The Old Grammar School, Hull. Built 1583.
Girls were then not considered to need any more education than that which they could get at home. To know how to cook a meal, to make wool into cloth, and to make cloth into clothes—what more was it possible for girls to learn? These very useful lessons they could learn at home. A few specially favoured girls of high birth were probably brought up and taught book-learning in some of the nunneries of the East Riding; but of this there are no records.
The first endowed school for girls as well as boys was founded in 1655, and from this date onward numerous girls’ schools came into existence. Some of these were styled Boarding Academies for Young Ladies; others of a humbler nature were known as Charity Schools.

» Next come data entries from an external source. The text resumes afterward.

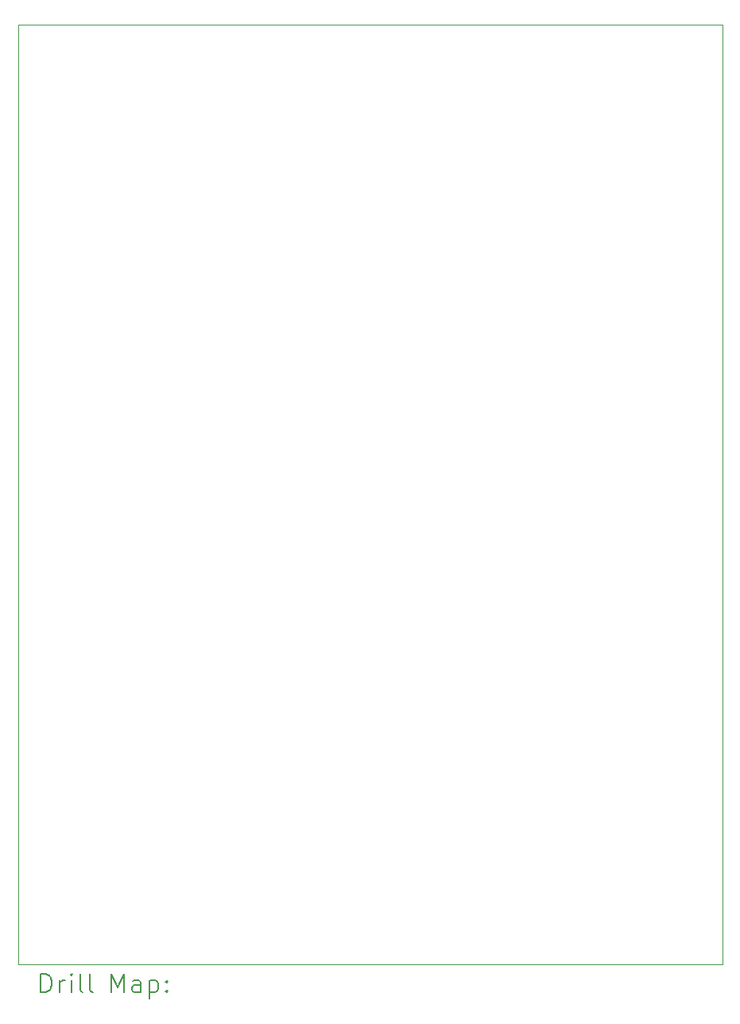
<source format=gbr>
%TF.GenerationSoftware,KiCad,Pcbnew,(7.0.0)*%
%TF.CreationDate,2023-06-01T06:11:30-06:00*%
%TF.ProjectId,Phase_D_STM32_v1,50686173-655f-4445-9f53-544d33325f76,rev?*%
%TF.SameCoordinates,Original*%
%TF.FileFunction,Drillmap*%
%TF.FilePolarity,Positive*%
%FSLAX45Y45*%
G04 Gerber Fmt 4.5, Leading zero omitted, Abs format (unit mm)*
G04 Created by KiCad (PCBNEW (7.0.0)) date 2023-06-01 06:11:30*
%MOMM*%
%LPD*%
G01*
G04 APERTURE LIST*
%ADD10C,0.100000*%
%ADD11C,0.200000*%
G04 APERTURE END LIST*
D10*
X19005000Y-4219000D02*
X26505000Y-4219000D01*
X26505000Y-4219000D02*
X26505000Y-14219000D01*
X26505000Y-14219000D02*
X19005000Y-14219000D01*
X19005000Y-14219000D02*
X19005000Y-4219000D01*
D11*
X19247619Y-14517476D02*
X19247619Y-14317476D01*
X19247619Y-14317476D02*
X19295238Y-14317476D01*
X19295238Y-14317476D02*
X19323810Y-14327000D01*
X19323810Y-14327000D02*
X19342857Y-14346048D01*
X19342857Y-14346048D02*
X19352381Y-14365095D01*
X19352381Y-14365095D02*
X19361905Y-14403190D01*
X19361905Y-14403190D02*
X19361905Y-14431762D01*
X19361905Y-14431762D02*
X19352381Y-14469857D01*
X19352381Y-14469857D02*
X19342857Y-14488905D01*
X19342857Y-14488905D02*
X19323810Y-14507952D01*
X19323810Y-14507952D02*
X19295238Y-14517476D01*
X19295238Y-14517476D02*
X19247619Y-14517476D01*
X19447619Y-14517476D02*
X19447619Y-14384143D01*
X19447619Y-14422238D02*
X19457143Y-14403190D01*
X19457143Y-14403190D02*
X19466667Y-14393667D01*
X19466667Y-14393667D02*
X19485714Y-14384143D01*
X19485714Y-14384143D02*
X19504762Y-14384143D01*
X19571429Y-14517476D02*
X19571429Y-14384143D01*
X19571429Y-14317476D02*
X19561905Y-14327000D01*
X19561905Y-14327000D02*
X19571429Y-14336524D01*
X19571429Y-14336524D02*
X19580952Y-14327000D01*
X19580952Y-14327000D02*
X19571429Y-14317476D01*
X19571429Y-14317476D02*
X19571429Y-14336524D01*
X19695238Y-14517476D02*
X19676190Y-14507952D01*
X19676190Y-14507952D02*
X19666667Y-14488905D01*
X19666667Y-14488905D02*
X19666667Y-14317476D01*
X19800000Y-14517476D02*
X19780952Y-14507952D01*
X19780952Y-14507952D02*
X19771429Y-14488905D01*
X19771429Y-14488905D02*
X19771429Y-14317476D01*
X19996190Y-14517476D02*
X19996190Y-14317476D01*
X19996190Y-14317476D02*
X20062857Y-14460333D01*
X20062857Y-14460333D02*
X20129524Y-14317476D01*
X20129524Y-14317476D02*
X20129524Y-14517476D01*
X20310476Y-14517476D02*
X20310476Y-14412714D01*
X20310476Y-14412714D02*
X20300952Y-14393667D01*
X20300952Y-14393667D02*
X20281905Y-14384143D01*
X20281905Y-14384143D02*
X20243809Y-14384143D01*
X20243809Y-14384143D02*
X20224762Y-14393667D01*
X20310476Y-14507952D02*
X20291429Y-14517476D01*
X20291429Y-14517476D02*
X20243809Y-14517476D01*
X20243809Y-14517476D02*
X20224762Y-14507952D01*
X20224762Y-14507952D02*
X20215238Y-14488905D01*
X20215238Y-14488905D02*
X20215238Y-14469857D01*
X20215238Y-14469857D02*
X20224762Y-14450809D01*
X20224762Y-14450809D02*
X20243809Y-14441286D01*
X20243809Y-14441286D02*
X20291429Y-14441286D01*
X20291429Y-14441286D02*
X20310476Y-14431762D01*
X20405714Y-14384143D02*
X20405714Y-14584143D01*
X20405714Y-14393667D02*
X20424762Y-14384143D01*
X20424762Y-14384143D02*
X20462857Y-14384143D01*
X20462857Y-14384143D02*
X20481905Y-14393667D01*
X20481905Y-14393667D02*
X20491429Y-14403190D01*
X20491429Y-14403190D02*
X20500952Y-14422238D01*
X20500952Y-14422238D02*
X20500952Y-14479381D01*
X20500952Y-14479381D02*
X20491429Y-14498428D01*
X20491429Y-14498428D02*
X20481905Y-14507952D01*
X20481905Y-14507952D02*
X20462857Y-14517476D01*
X20462857Y-14517476D02*
X20424762Y-14517476D01*
X20424762Y-14517476D02*
X20405714Y-14507952D01*
X20586667Y-14498428D02*
X20596190Y-14507952D01*
X20596190Y-14507952D02*
X20586667Y-14517476D01*
X20586667Y-14517476D02*
X20577143Y-14507952D01*
X20577143Y-14507952D02*
X20586667Y-14498428D01*
X20586667Y-14498428D02*
X20586667Y-14517476D01*
X20586667Y-14393667D02*
X20596190Y-14403190D01*
X20596190Y-14403190D02*
X20586667Y-14412714D01*
X20586667Y-14412714D02*
X20577143Y-14403190D01*
X20577143Y-14403190D02*
X20586667Y-14393667D01*
X20586667Y-14393667D02*
X20586667Y-14412714D01*
M02*

</source>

One of the latter was that founded by Alderman Cogan at Hull in 1753. This provided clothing and instruction for twenty poor girls, each of whom could remain at the school for three years. The number of girls was afterwards increased to sixty. They wore white straw bonnets, brown merino frocks, and blue cloth cloaks, all trimmed with orange. The Cogan Charity School still flourishes, but the old-time charity costume is no longer worn.

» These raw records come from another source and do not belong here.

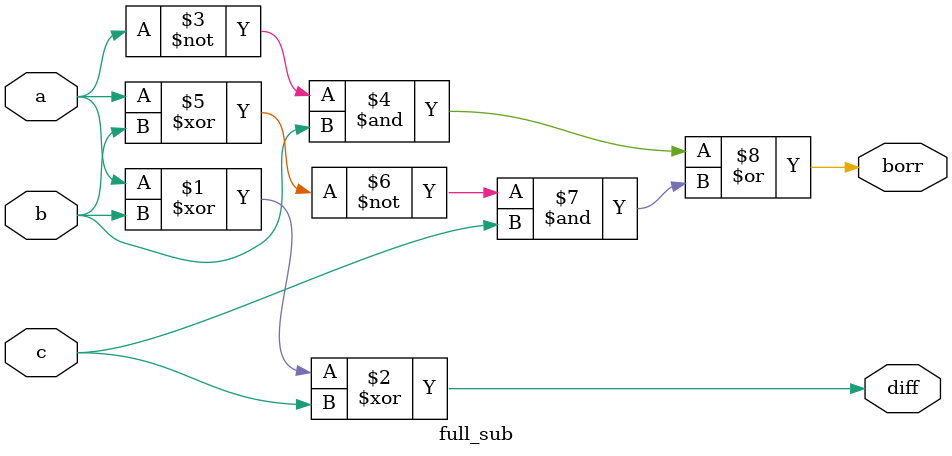
<source format=v>
module full_sub(a, b, c, diff, borr);

input a, b, c;           // Input signals: a (minuend), b (subtrahend), c (borrow-in)
output diff, borr;       // Output signals: diff (difference) and borr (borrow)

// Calculate the difference and borrow
assign diff = ((a ^ b) ^ c);   // Difference is the XOR of a, b, and borrow-in
assign borr = ((~a & b) | ((~(a ^ b)) & c)); // Borrow occurs based on conditions

endmodule

</source>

Several old charity schools formerly existed in the towns of the East Riding. Bridlington had a Spinning School in which twelve poor girls were taught ‘carding, spinning, and knitting.’ Beverley had its Blue-Coat School for boys, a school afterwards amalgamated with the Grammar School; and three other Spinning Schools were in existence in Hull at the close of the eighteenth century.
| Photo by] | [Turner & Drinkwater |
| The High School for Girls, Bridlington. | |
| (Founded 1905). | |
Of the same class is the Marine or Navigation School belonging to the Hull Trinity House. This, founded in 1786, now provides board, clothing, and education for about 150 boys, who are intended for a sea-faring life. So valuable is the education they receive in all that belongs to a sailor’s life, that each of the ‘white-ducked’ boys is said to ‘carry a captain’s certificate in his pocket’ when he leaves the school.